Thoughts are derivative of sensory processing. We have subjective experience and subjective feeling, our symbols are grounded in physical reality. LLM "thoughts" are simulacrum, manipulating symbols according to rules does not imply understanding. One must be quite derealised to think we are predictive machinery or the human brain is just a fuzzier – it is much more than that.

slopinthebag · 2026-04-21T19:42:05 1776800525

Well, maybe this is how you think but not everyone is a self-admitted NPC. Speak for yourself only please.

Jtarii · 2026-04-21T22:10:25 1776809425

Think of a movie.

You had literally -zero- input in what your brain gave you as an answer. It just gave you something, you can make up whatever story you want to tell yourself, "it's my favourite movie", "I saw it last week", whatever you want. It doesn't change the fact that the words on your screen triggered some neural pathway in your brain that is totally out of your control and landed on "Titanic".

slopinthebag · 2026-04-22T00:58:11 1776819491

> You had literally -zero- input in what your brain does

:)

DangitBobby · 2026-04-21T21:16:29 1776806189

It's how literally everyone thinks. Your thoughts come unbidden via a process you do not understand and cannot observe and your consciousness follows them along. Your brain is not as special as you imagine.

slopinthebag · 2026-04-22T00:57:41 1776819461

Actually that this happens through our subconscious is incredibly special. Our brains are a marvel.
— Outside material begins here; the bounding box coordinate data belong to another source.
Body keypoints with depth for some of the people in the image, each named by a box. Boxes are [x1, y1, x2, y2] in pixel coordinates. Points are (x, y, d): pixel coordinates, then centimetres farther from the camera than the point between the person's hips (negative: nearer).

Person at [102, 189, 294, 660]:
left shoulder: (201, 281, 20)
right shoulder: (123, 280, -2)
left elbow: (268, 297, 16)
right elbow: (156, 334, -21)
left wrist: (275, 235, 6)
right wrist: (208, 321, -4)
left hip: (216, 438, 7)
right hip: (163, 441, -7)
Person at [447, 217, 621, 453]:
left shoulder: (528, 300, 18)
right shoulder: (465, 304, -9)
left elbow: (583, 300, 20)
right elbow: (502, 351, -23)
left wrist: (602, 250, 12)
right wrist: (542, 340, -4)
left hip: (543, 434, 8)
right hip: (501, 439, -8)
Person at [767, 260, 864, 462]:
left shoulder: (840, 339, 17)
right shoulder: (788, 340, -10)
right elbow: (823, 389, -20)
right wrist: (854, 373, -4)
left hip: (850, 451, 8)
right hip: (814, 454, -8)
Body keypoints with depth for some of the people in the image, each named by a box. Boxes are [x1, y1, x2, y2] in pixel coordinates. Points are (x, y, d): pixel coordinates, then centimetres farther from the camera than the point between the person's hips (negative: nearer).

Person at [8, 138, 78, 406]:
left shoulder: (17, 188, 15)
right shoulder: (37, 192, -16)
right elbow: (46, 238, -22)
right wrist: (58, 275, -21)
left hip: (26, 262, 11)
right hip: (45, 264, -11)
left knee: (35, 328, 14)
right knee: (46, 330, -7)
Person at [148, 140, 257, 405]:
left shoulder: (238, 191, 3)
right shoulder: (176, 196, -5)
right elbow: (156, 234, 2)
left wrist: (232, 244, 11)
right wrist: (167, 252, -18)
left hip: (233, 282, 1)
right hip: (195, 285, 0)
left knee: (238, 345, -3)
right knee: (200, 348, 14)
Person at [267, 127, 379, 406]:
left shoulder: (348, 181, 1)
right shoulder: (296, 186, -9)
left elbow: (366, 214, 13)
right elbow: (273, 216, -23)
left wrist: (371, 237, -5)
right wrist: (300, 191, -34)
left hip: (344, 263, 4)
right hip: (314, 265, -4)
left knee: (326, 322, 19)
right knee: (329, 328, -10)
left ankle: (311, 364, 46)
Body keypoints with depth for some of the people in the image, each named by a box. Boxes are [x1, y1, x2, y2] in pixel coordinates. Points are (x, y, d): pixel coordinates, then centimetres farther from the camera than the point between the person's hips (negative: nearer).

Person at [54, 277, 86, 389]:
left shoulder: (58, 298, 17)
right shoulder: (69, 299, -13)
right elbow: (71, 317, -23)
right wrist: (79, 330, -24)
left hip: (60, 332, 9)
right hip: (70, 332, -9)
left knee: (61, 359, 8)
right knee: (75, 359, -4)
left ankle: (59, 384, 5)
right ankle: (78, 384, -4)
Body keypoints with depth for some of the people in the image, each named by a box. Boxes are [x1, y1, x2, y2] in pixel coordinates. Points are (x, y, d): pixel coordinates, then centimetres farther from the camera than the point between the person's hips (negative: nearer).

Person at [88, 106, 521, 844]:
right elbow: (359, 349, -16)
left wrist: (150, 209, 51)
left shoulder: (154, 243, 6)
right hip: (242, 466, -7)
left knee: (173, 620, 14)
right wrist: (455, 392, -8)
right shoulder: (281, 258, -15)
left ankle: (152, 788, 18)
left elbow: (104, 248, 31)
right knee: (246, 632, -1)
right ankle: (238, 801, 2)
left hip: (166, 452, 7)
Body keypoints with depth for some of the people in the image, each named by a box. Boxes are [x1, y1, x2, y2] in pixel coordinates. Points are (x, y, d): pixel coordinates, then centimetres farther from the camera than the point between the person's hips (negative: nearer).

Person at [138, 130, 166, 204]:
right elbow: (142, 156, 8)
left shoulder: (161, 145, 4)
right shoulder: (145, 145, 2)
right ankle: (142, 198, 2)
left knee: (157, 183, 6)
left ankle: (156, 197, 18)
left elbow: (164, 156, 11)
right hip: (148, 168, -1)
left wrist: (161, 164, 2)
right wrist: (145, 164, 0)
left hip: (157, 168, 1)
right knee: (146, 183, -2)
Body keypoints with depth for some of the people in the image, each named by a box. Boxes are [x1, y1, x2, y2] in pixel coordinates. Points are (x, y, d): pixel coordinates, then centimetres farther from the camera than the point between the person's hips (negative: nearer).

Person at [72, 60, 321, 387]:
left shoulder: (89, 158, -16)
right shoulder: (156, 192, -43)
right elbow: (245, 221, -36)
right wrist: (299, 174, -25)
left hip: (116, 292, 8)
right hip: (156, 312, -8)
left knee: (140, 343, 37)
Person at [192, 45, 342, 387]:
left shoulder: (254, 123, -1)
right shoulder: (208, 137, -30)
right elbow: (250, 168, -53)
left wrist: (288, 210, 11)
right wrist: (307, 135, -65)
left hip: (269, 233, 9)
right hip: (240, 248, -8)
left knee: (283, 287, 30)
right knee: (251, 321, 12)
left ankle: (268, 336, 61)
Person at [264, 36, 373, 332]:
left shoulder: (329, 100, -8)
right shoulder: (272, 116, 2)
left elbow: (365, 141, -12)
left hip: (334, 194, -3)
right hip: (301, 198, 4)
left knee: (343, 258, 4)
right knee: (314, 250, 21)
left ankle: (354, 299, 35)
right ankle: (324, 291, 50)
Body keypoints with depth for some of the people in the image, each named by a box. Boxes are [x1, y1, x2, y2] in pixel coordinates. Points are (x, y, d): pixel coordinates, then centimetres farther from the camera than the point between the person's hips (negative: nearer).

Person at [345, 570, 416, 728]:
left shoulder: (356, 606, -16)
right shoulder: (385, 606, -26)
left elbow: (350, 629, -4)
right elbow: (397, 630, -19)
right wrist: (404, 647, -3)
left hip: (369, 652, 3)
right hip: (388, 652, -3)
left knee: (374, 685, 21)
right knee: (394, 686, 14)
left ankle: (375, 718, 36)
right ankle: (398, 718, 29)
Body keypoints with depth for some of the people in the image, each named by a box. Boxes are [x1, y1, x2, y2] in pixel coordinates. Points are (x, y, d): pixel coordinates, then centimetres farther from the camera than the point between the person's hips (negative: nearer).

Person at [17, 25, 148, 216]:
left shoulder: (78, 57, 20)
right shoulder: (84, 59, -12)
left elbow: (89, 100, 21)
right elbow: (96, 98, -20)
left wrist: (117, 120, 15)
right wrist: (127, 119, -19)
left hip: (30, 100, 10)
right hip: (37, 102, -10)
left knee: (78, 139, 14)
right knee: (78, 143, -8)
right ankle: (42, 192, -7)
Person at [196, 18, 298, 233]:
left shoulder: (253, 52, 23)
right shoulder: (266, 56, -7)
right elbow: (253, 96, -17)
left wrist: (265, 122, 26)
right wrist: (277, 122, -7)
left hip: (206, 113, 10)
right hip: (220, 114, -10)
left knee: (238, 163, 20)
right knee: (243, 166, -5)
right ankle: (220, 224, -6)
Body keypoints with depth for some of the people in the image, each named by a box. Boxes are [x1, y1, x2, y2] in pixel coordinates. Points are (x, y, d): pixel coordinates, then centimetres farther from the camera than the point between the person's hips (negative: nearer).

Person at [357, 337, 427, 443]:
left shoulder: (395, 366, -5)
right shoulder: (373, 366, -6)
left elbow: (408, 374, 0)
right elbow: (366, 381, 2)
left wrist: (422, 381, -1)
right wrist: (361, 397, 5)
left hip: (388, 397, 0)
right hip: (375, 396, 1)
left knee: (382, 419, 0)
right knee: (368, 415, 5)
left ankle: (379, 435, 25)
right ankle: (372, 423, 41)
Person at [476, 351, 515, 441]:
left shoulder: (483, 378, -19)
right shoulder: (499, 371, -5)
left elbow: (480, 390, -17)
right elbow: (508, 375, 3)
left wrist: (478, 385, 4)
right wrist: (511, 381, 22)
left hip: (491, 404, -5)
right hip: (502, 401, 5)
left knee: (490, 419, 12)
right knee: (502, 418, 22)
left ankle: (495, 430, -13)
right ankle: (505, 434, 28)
DangitBobby · 2026-04-22T01:04:47 1776819887

It's like we have little thinking sub-agents auto-completing cognition tokens in the background that then surface findings to the main agent which then auto-completes some more cognition tokens in the foreground.

slopinthebag · 2026-04-22T01:18:55 1776820735

Hah thats cute actually

paradox460 · 2026-04-22T04:07:26 1776830846

And if you suppress the stop word, things get funky really fast. Like a Joyce novel

zzzeek · 2026-04-21T17:05:17 1776791117

Ceci n'est pas une pipe

zingar · 2026-04-21T08:18:46 1776759526

> Maybe we should just commit the signature change with a TODO

I'm fascinated that so many folks report this, I've literally never seen it in daily CC use. I can only guess that my habitually starting a new session and getting it to plan-document before action ("make a file listing all call sites"; "look at refactoring.md and implement") makes it clear when it's time for exploration vs when it's time for action (i.e. when exploring and not acting would be failing).

dabbledash · 2026-04-22T03:12:44 1776827564

I wonder if it has to do with how often TODOs appear in the existing code.

zingar · 2026-04-22T08:56:16 1776848176

What's your hypothesis about the relationship between TODOs and action?

dabbledash · 2026-04-22T13:22:04 1776864124

I have only seen "go do X" result in CC adding "TODO: X" to the working file on one occasion. When it happened, I noticed that the file contained a very similar todo for a similar action already. My guess is that because the agent had the whole file in context, that influenced it to produce output similar to what was already there.